Der Dienst sei für die Gefahrenabwehr tätig. „Eine gemeinsame Aufgabe von Polizei und Stadt“, betonte Polizeichefin Cordula Müller. „Wir sind froh und dankbar, dass wir den ZOD haben.“ Die städtischen Ordnungshüter würden die Arbeit der Polizei ergänzen, gerade dann, wenn es am nötigsten ist: abends und an Wochenenden. Die Situation rund ums Eintrachtstadion habe sich deutlich verbessert, seitdem die städtischen Mitarbeiter darauf achten, dass Feuerwehrzufahrten nicht zugeparkt werden. Aber auch Kontrollgänge auf Braunschweigs Feiermeile im Bereich von Süd- und Güldenstraße, seien eine gute Sache. Die Polizei habe wenig Zeit, um auf Fußstreife zu gehen oder Ordnungswidrigkeiten zu verfolgen. „Ab 10 Uhr sind wir damit beschäftigt, unsere Einsätze abzufahren und in der Wache für den Bürger da zu sein“, sagt Lutz Käune, Leiter des Einsatz- und Streifendienstes im Polizeikommissariat Mitte.
Für Cordula Müller macht es Sinn, sich auch um vermeintliche Kleinigkeiten zu kümmern. Wo ein bisschen Müll liege, komme immer mehr hinzu. Wo ein Fenster kaputt sei, gingen bald weitere Scheiben zu Bruch. „In der Folge sind an solchen Orten auch Straftaten möglich“, sagt sie.

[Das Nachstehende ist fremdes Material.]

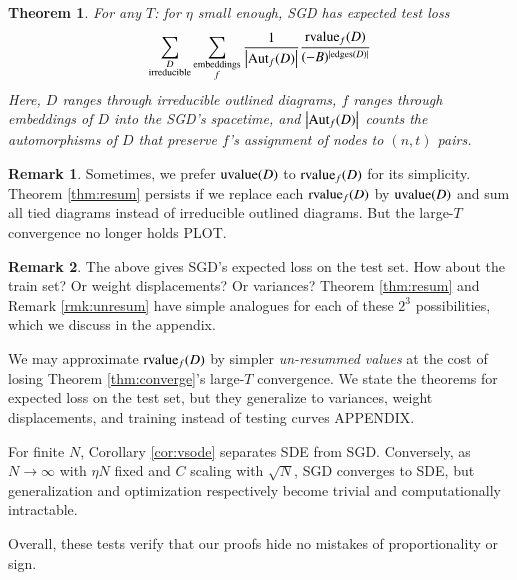 \documentclass{article}
\theoremstyle{plain}
\newtheorem{thm}{Theorem}
\theoremstyle{definition}
\newtheorem{rmk}{Remark}
\newcommand{\wabs}[1]{\left|#1\right|}
\newcommand{\Aut}{\text{\textnormal{Aut}}}
\newcommand{\uvalue}{\text{\textnormal{uvalue}}}
\newcommand{\rvalue}{\text{\textnormal{rvalue}}}
\newcommand{\edges}{\text{\textnormal{edges}}}
\begin{document}
        \begin{thm}
            For any $T$: for $\eta$ small enough, SGD has expected test loss
            \begin{equation*} \label{eq:resum}
                \sum_{\substack{D \\ \text{irreducible}}}
                \sum_{\substack{\text{embeddings} \\ f}}
                \frac{1}{\wabs{\Aut_f(D)}}
                \frac{{\rvalue_f}(D)}{(-B)^{|\edges(D)|}}
            \end{equation*}
            Here, $D$ ranges through irreducible outlined diagrams, $f$ ranges
            through embeddings of $D$ into the SGD's spacetime, and
            $\wabs{\Aut_f(D)}$ counts the automorphisms of $D$ that
            preserve $f$'s assignment of nodes to $(n,t)$ pairs.
        \end{thm}

        \begin{rmk}
            Sometimes, we prefer $\uvalue(D)$ to $\rvalue_f(D)$ for its
            simplicity.  Theorem \ref{thm:resum} persists if we replace each
            $\rvalue_f(D)$ by $\uvalue(D)$ and sum all tied diagrams instead
            of irreducible outlined diagrams.  But the large-$T$ convergence
            no longer holds {\color{red} PLOT}.
        \end{rmk}


        \begin{rmk}
            The above gives SGD's expected loss on the test set.  How about
            the train set?  Or weight displacements?  Or variances?
            Theorem \ref{thm:resum} and Remark \ref{rmk:unresum} have simple
            analogues for each of these $2^3$ possibilities, which we discuss
            in the appendix. 
        \end{rmk}

        We may approximate $\rvalue_f(D)$ by simpler \emph{un-resummed values}
        at the cost of losing Theorem \ref{thm:converge}'s large-$T$ convergence.
        We state the theorems for expected loss on the test set, but they
        generalize to variances, weight displacements, and training instead of
        testing curves {\color{red} APPENDIX}.
 
            For finite $N$, Corollary \ref{cor:vsode} separates SDE from SGD.  Conversely, as
            $N\to\infty$ with $\eta N$ fixed and $C$ scaling with $\sqrt{N}$, SGD
            converges to SDE, but generalization and optimization respectively
            become trivial and computationally intractable.


        Overall, these
        tests verify that our proofs hide no mistakes of proportionality or
        sign.  
 
\end{document}

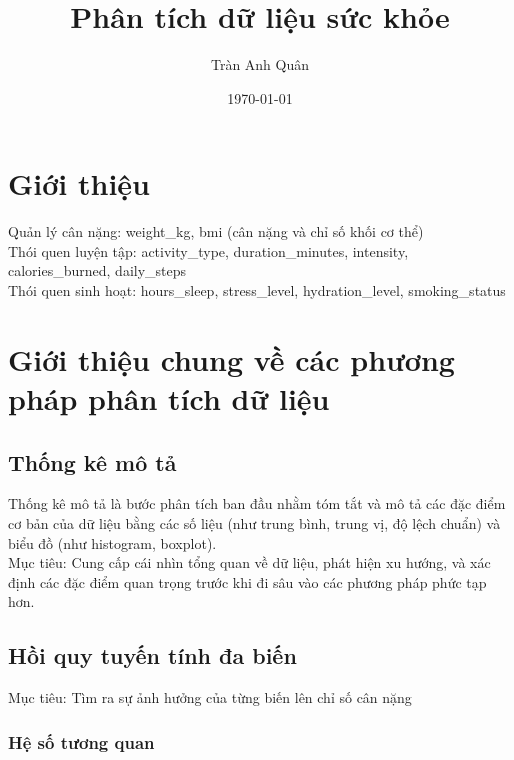 \documentclass[a4paper,12pt]{article}
\begin{document}
\title{Phân tích dữ liệu sức khỏe}
\author{Tràn Anh Quân}
\date{\today}
\maketitle

\section{Giới thiệu}
Quản lý cân nặng: weight\_kg, bmi (cân nặng và chỉ số khối cơ thể)\\
Thói quen luyện tập: activity\_type, duration\_minutes, intensity, calories\_burned, daily\_steps\\
Thói quen sinh hoạt: hours\_sleep, stress\_level, hydration\_level, smoking\_status

\section{Giới thiệu chung về các phương pháp phân tích dữ liệu}
\subsection{Thống kê mô tả}
Thống kê mô tả là bước phân tích ban đầu nhằm tóm tắt và mô tả các đặc điểm cơ bản của dữ liệu bằng các số liệu (như trung bình, trung vị, độ lệch chuẩn) và biểu đồ (như histogram, boxplot).\\
Mục tiêu: Cung cấp cái nhìn tổng quan về dữ liệu, phát hiện xu hướng, và xác định các đặc điểm quan trọng trước khi đi sâu vào các phương pháp phức tạp hơn.
\subsection{Hồi quy tuyến tính đa biến}
Mục tiêu: Tìm ra sự ảnh hưởng của từng biến lên chỉ số cân nặng
\subsubsection{Hệ số tương quan}
\end{document}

Für Jens-Wolfhard Schicke-Uffmann (Piratenpartei) ist die Gefahrenabwehr dagegen Sache der Polizei und damit des Landes. Ohnehin hält er die „relativ harte Ordnungsregelung“ in Braunschweig für übertrieben. Nach einem Jahr, so der Vorschlag, soll überprüft werden, ob die Mittelkürzungen Auswirkungen aufs Stadtbild haben. Für Stadtrat Lehmann sehr fragwürdig: „Was sollen wir mit den Leuten in der Zwischenzeit machen?“
Auch die Bibs hat es auf den Etat des Ordnungsdienstes abgesehen, möchte zum Beispiel 130 000 Euro lieber für eine Verbraucherberatung ausgeben. Die Bibs äußert zudem grundsätzliche Kritik: In einer Demokratie sei es nicht hinnehmbar, dass einem politischen Verwaltungsbeamten (Oberbürgermeister Dr. Gert Hoffmann) ein Dienst unterstellt ist, der exekutive Arbeiten ausführt. „Dies darf in einem System mit einer Gewaltenteilung ausschließlich der Polizei zustehen! Wenn diese ihre Aufgaben nicht mehr wahrnehmen kann, muss für sie mehr Geld und Personal bereitgestellt werden“, heißt es in einer Pressemitteilung.